> [PROBLEM]: Turn each line in the rows below into an item of one numbered list, leaving out any blank lines.

- Opening Delimiter -

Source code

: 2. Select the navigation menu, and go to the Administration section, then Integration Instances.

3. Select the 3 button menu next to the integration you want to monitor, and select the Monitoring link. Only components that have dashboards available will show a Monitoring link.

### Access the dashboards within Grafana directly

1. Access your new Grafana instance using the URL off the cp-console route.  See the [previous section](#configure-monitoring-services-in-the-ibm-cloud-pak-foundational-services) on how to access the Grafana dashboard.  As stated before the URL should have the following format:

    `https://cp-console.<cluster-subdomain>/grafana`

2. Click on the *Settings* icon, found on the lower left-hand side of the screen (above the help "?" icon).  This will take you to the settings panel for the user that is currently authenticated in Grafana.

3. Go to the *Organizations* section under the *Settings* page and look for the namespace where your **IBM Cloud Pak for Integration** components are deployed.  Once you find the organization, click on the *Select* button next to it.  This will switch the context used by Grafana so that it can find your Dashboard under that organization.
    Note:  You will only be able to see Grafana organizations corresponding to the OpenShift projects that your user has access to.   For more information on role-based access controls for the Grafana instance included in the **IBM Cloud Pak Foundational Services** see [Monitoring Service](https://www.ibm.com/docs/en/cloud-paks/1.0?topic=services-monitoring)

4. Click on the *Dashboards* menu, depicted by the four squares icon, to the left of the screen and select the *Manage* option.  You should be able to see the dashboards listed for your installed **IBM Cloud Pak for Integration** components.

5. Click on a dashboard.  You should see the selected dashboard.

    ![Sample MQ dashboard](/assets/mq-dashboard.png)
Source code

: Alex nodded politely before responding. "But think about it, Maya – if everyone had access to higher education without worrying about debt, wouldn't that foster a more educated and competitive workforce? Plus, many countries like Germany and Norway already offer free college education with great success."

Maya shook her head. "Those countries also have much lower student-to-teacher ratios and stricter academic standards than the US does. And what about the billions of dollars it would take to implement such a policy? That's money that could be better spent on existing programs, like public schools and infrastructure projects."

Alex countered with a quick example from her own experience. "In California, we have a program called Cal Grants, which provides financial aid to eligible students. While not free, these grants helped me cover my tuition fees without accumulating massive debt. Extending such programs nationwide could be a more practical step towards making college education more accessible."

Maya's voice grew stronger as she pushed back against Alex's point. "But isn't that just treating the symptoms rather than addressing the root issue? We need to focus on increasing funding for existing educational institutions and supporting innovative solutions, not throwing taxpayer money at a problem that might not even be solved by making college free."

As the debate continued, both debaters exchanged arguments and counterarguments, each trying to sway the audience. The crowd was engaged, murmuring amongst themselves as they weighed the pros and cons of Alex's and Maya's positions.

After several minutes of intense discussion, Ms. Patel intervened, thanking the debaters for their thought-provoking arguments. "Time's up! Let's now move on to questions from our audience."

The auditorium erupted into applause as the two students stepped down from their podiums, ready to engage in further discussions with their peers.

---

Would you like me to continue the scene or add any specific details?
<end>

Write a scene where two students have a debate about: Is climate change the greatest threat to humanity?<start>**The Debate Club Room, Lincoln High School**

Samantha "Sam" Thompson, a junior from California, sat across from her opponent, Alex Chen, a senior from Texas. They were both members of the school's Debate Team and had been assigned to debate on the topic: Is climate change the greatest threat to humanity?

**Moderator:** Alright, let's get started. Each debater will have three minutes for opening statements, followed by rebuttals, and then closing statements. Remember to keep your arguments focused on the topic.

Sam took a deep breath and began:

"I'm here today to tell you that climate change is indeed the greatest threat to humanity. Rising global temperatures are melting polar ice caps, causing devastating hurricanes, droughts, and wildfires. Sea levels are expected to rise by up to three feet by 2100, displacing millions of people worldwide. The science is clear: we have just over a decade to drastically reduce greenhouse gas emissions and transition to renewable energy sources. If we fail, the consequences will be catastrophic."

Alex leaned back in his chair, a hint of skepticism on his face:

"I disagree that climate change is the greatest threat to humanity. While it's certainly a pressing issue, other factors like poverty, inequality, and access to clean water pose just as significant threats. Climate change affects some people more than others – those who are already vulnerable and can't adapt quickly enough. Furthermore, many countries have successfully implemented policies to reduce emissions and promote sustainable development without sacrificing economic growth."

- Closing Delimiter -

> [REPLY]:
1. Source code
2. : 2. Select the navigation menu, and go to the Administration section, then Integration Instances.
3. 3. Select the 3 button menu next to the integration you want to monitor, and select the Monitoring link. Only components that have dashboards available will show a Monitoring link.
4. ### Access the dashboards within Grafana directly
5. 1. Access your new Grafana instance using the URL off the cp-console route.  See the [previous section](#configure-monitoring-services-in-the-ibm-cloud-pak-foundational-services) on how to access the Grafana dashboard.  As stated before the URL should have the following format:
6.     `https://cp-console.<cluster-subdomain>/grafana`
7. 2. Click on the *Settings* icon, found on the lower left-hand side of the screen (above the help "?" icon).  This will take you to the settings panel for the user that is currently authenticated in Grafana.
8. 3. Go to the *Organizations* section under the *Settings* page and look for the namespace where your **IBM Cloud Pak for Integration** components are deployed.  Once you find the organization, click on the *Select* button next to it.  This will switch the context used by Grafana so that it can find your Dashboard under that organization.
9.     Note:  You will only be able to see Grafana organizations corresponding to the OpenShift projects that your user has access to.   For more information on role-based access controls for the Grafana instance included in the **IBM Cloud Pak Foundational Services** see [Monitoring Service](https://www.ibm.com/docs/en/cloud-paks/1.0?topic=services-monitoring)
10. 4. Click on the *Dashboards* menu, depicted by the four squares icon, to the left of the screen and select the *Manage* option.  You should be able to see the dashboards listed for your installed **IBM Cloud Pak for Integration** components.
11. 5. Click on a dashboard.  You should see the selected dashboard.
12.     ![Sample MQ dashboard](/assets/mq-dashboard.png)
13. Source code
14. : Alex nodded politely before responding. "But think about it, Maya – if everyone had access to higher education without worrying about debt, wouldn't that foster a more educated and competitive workforce? Plus, many countries like Germany and Norway already offer free college education with great success."
15. Maya shook her head. "Those countries also have much lower student-to-teacher ratios and stricter academic standards than the US does. And what about the billions of dollars it would take to implement such a policy? That's money that could be better spent on existing programs, like public schools and infrastructure projects."
16. Alex countered with a quick example from her own experience. "In California, we have a program called Cal Grants, which provides financial aid to eligible students. While not free, these grants helped me cover my tuition fees without accumulating massive debt. Extending such programs nationwide could be a more practical step towards making college education more accessible."
17. Maya's voice grew stronger as she pushed back against Alex's point. "But isn't that just treating the symptoms rather than addressing the root issue? We need to focus on increasing funding for existing educational institutions and supporting innovative solutions, not throwing taxpayer money at a problem that might not even be solved by making college free."
18. As the debate continued, both debaters exchanged arguments and counterarguments, each trying to sway the audience. The crowd was engaged, murmuring amongst themselves as they weighed the pros and cons of Alex's and Maya's positions.
19. After several minutes of intense discussion, Ms. Patel intervened, thanking the debaters for their thought-provoking arguments. "Time's up! Let's now move on to questions from our audience."
20. The auditorium erupted into applause as the two students stepped down from their podiums, ready to engage in further discussions with their peers.
21. ---
22. Would you like me to continue the scene or add any specific details?
23. <end>
24. Write a scene where two students have a debate about: Is climate change the greatest threat to humanity?<start>**The Debate Club Room, Lincoln High School**
25. Samantha "Sam" Thompson, a junior from California, sat across from her opponent, Alex Chen, a senior from Texas. They were both members of the school's Debate Team and had been assigned to debate on the topic: Is climate change the greatest threat to humanity?
26. **Moderator:** Alright, let's get started. Each debater will have three minutes for opening statements, followed by rebuttals, and then closing statements. Remember to keep your arguments focused on the topic.
27. Sam took a deep breath and began:
28. "I'm here today to tell you that climate change is indeed the greatest threat to humanity. Rising global temperatures are melting polar ice caps, causing devastating hurricanes, droughts, and wildfires. Sea levels are expected to rise by up to three feet by 2100, displacing millions of people worldwide. The science is clear: we have just over a decade to drastically reduce greenhouse gas emissions and transition to renewable energy sources. If we fail, the consequences will be catastrophic."
29. Alex leaned back in his chair, a hint of skepticism on his face:
30. "I disagree that climate change is the greatest threat to humanity. While it's certainly a pressing issue, other factors like poverty, inequality, and access to clean water pose just as significant threats. Climate change affects some people more than others – those who are already vulnerable and can't adapt quickly enough. Furthermore, many countries have successfully implemented policies to reduce emissions and promote sustainable development without sacrificing economic growth."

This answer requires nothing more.